Take all the OTC meds you think you are going to need - eye drops, aspirin, vitamins, allergy pills, sunblock, antacids, deodorant, cold meds etc - prices for them in Japan are pretty much highway robbery. That said, do not take anything with psuedoephedrine or opiods, or you could land yourself in hot water.

Carry a thin calculator, calculator watch, or a smart phone with a similar app for understanding prices.Many cities have a tourist info office in their main station - use them. Often you can get free maps and helpful info.

Carry tissues or hand towels with you – most of the public bathrooms don't have hand-drying facilities, and a few don't even have toilet paper.

Unless you want something fancier, a business hotel is often a good place to stay at. They are not fancy, but they are quiet, clean, inexpensive, and often conveniently located close to the train station. Many throw in breakfast for free, and have free wi-fi in their rooms. Some are Super Hotel, Toyoko Inn, Comfort Inn, Route Inn, Dormy Inn, and the Japan Economy Hotel Group. In Tokyo, there are actually some places that are even cheaper. And if you will travel all over a city, look for some sort of train, subway or bus day pass. Kyoto has a bus pass for 500 yen. Tokyo has a 3 day subway pass for 1500 yen. And so on. JR Passes are often of little help in local transport, although within Tokyo you can go to many popular places on the Yamanote Line, in Osaka there is the Loop Line, and in Hiroshima there is a loop bus that takes the JR Pass.

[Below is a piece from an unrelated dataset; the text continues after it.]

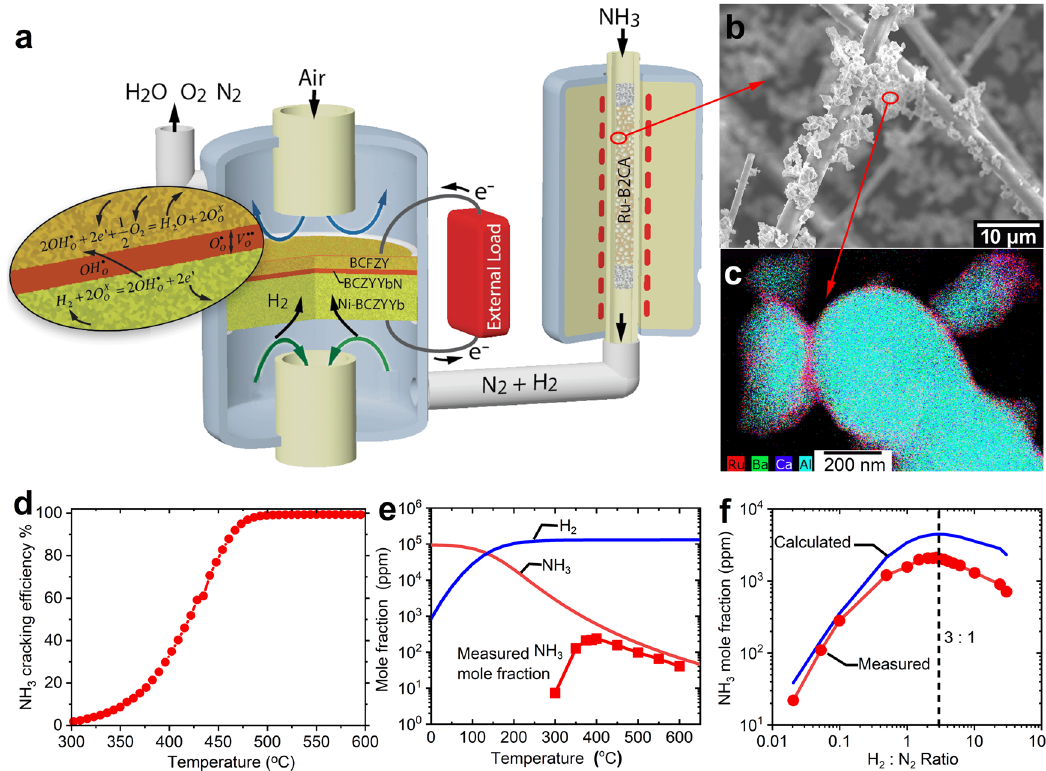
Fig. 1 Design of decoupled ammonia power generation and production approach and characterization of the Ru-B2CA catalyst and support. a Schematic process fl ow for ammonia power generation. The process is reversible for ammonia production. b Ru-B2CA is mixed with refractory insulation fi bers in order to facilitate mass transport and minimize pressure change in the ammonia synthesis/cracking reactor when coupling to a ceramic cell. c TEM-EDX elemental maps showing reasonable uniformity across 300-nm particles and evidence of Ru-B2CA core-shell structure. d Measured cracking ef fi ciency of Ru-B2CA as a function of temperature. Testing conditions: 0.2 g of 1 wt. % Ru-B2CA mixed with 0.4 g of Al 2 O 3 , 10 sccm NH 3 , 1 atm pressure. e Measured ammonia production rate as a function of temperature with comparison to thermodynamic calculations. Testing conditions: 8 g of 2.5 wt. % Ru-B2CA mixed with 8 g of thermal insulation fi bers, 100 sccm N 2 and 15 sccm H 2 , 1 atm pressure. f Measured ammonia production rate as a function of H 2 to N 2 ratio with comparison to thermodynamic calculations. Testing conditions: 2.5 g of 5 wt. % Ru-B2CA mixed with 2.5 g of thermal insulation fi bers, 100 sccm total fl ow rate, 1 atm pressure, reactor temperature at 400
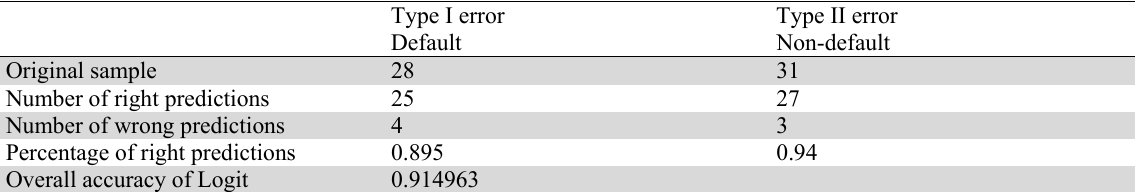
The cost of form I errors and form II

There are many ways to save money, if you travel smart.


Some points:

1. Carry the business card from your hotel with you. The address in Japanese can help if you get lost.

2. Domestic transport can get expensive. Costs can be rather high for relatively short distances.

3. Try a wide range of Japanese food, from street food (perfectly safe) to high end specialty restaurants. Most Japanese food in the USA is a pale imitation to the real thing.

4. Also take the time to visit small villages and rural areas. Japan is an incredibly beautiful country.

5. Used cameras are a good value. Many more models are released each year in Japan than abroad and it is easy to find cameras only 6 months old at huge discounts.

6. Stay at least one night at a ryokan (traditional inn). Yes, they are expensive, but usually include very good dinner and breakfast (along with having your first truly civilized bath). This helps offset the expense.

7. If you get lost, most Japanese people are extremely helpful, often sometimes accompanying you to make certain you get where you are going.

8. 7-11 has ATMs that accept foreign cards (as do Citinank, HSBC, and the post office).

9. 7-11, Lawson, and Family Mart have cheap food that is safe and tasty.

10. Try a bento box on the Shinkansen. Different stations are famous for different types of bento.